名車解体新書 第2回:赤トンボはなぜ飛んだか——1955年、楽器屋が賭けた一台
ヤマハが創立70年の節目に、最初の一台「赤トンボ」YA-1のリプロダクト部品を限定で出した。楽器屋がなぜ二輪に賭けたのか。1955年という時代ごと、一台を読み解く。
この記事の注目ポイント
- 1955年のYA-1はヤマハ発動機の第1号車で、富士登山レースと浅間火山レースの勝利で性能を証明した。
- 楽器メーカーから二輪メーカーへの転換は、既存技術の転用だけでなく、レースで信頼を獲得する戦略まで含んでいた。
========================
課題の内容>
(A) 赤トンボの記事によると、YA-1はどの二つのレースで勝って性能を証明したか。
(B) 赤トンボの記事の続きを、最後の箇条書きのあとから書く。
========================
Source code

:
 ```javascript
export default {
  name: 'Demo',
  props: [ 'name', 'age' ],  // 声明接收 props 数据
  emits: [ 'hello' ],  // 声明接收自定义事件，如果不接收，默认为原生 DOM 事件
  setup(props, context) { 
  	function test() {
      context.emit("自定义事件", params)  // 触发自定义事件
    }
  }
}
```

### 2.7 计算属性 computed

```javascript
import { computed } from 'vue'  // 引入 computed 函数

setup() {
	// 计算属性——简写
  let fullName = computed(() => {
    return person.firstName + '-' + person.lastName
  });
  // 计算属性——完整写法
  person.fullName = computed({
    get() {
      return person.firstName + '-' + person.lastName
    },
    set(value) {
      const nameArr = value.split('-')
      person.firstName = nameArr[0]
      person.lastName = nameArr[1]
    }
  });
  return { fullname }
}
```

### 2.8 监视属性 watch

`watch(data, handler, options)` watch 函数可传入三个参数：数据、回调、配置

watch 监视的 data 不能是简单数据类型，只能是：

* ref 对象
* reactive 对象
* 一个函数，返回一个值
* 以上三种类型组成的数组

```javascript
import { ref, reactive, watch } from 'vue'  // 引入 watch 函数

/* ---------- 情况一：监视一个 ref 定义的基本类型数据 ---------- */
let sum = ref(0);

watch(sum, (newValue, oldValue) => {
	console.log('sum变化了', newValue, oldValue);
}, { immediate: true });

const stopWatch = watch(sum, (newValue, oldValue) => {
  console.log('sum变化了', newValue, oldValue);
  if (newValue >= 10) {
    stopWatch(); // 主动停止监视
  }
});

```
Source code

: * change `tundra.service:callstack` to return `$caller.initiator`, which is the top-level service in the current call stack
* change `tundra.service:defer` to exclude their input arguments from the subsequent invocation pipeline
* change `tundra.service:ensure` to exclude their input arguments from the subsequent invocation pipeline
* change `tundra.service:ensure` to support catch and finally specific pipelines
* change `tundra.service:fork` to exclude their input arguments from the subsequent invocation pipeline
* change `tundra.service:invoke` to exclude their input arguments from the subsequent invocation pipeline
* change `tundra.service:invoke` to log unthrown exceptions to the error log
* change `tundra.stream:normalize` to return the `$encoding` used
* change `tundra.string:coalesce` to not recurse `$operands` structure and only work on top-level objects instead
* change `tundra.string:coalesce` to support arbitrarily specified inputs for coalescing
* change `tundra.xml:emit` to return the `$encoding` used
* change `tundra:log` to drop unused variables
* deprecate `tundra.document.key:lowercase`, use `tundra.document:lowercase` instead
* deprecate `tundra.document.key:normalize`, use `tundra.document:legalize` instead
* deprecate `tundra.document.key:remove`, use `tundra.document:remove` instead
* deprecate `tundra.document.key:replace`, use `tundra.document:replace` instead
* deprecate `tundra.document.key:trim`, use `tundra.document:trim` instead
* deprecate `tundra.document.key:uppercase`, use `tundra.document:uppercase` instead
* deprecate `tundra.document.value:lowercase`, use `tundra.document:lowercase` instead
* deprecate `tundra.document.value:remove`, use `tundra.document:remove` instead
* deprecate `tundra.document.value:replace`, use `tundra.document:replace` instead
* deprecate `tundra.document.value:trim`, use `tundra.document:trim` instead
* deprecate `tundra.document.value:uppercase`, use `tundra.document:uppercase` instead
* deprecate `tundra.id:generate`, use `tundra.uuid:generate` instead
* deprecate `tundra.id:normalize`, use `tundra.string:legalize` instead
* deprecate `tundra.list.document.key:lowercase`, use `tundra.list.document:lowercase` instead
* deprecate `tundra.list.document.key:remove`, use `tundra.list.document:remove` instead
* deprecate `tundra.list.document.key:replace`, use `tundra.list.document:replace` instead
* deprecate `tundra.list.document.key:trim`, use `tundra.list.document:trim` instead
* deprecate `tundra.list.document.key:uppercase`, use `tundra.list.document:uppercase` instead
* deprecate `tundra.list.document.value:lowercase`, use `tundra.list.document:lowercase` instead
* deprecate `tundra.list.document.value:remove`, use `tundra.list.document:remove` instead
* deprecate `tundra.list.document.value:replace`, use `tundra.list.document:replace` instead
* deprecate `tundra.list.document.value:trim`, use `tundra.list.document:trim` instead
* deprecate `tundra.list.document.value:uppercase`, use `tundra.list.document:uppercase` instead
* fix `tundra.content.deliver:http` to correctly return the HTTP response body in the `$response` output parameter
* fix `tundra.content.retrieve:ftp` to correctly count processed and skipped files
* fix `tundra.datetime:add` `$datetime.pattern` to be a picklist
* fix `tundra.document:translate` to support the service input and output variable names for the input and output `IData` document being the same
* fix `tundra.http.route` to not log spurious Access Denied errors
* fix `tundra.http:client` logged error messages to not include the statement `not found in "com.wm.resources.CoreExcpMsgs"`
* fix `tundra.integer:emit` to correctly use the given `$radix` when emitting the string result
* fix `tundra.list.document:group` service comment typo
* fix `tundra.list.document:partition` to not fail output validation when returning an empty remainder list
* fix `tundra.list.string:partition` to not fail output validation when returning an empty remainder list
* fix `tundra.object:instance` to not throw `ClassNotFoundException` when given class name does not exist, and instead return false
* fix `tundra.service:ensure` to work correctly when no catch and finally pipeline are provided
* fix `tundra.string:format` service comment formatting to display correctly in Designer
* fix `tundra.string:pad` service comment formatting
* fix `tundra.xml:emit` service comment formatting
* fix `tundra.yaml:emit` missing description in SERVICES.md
========================
回答一覧>
(A) 富士登山レースと浅間火山レース。

(B)
ヤマハ発動機が創立70周年を機に、初期モデルのリプロダクト部品を限定で出したという。ゴムパーツのセットが各20組——たったそれだけの数だ。実用というより、記憶を延命させるための供養に近い。だが私は、この小さな報せに少しばかり胸を打たれた。70年前、ピアノとオルガンを作っていた会社が、なぜ二輪の世界へ足を踏み入れたのか。その最初の一台、「赤トンボ」の話をしたい。前回はGPz900Rで「最速」という時代の欲望を読み解いた。今回はその正反対——まだ誰も最速など語れなかった、日本のバイクの黎明までさかのぼる。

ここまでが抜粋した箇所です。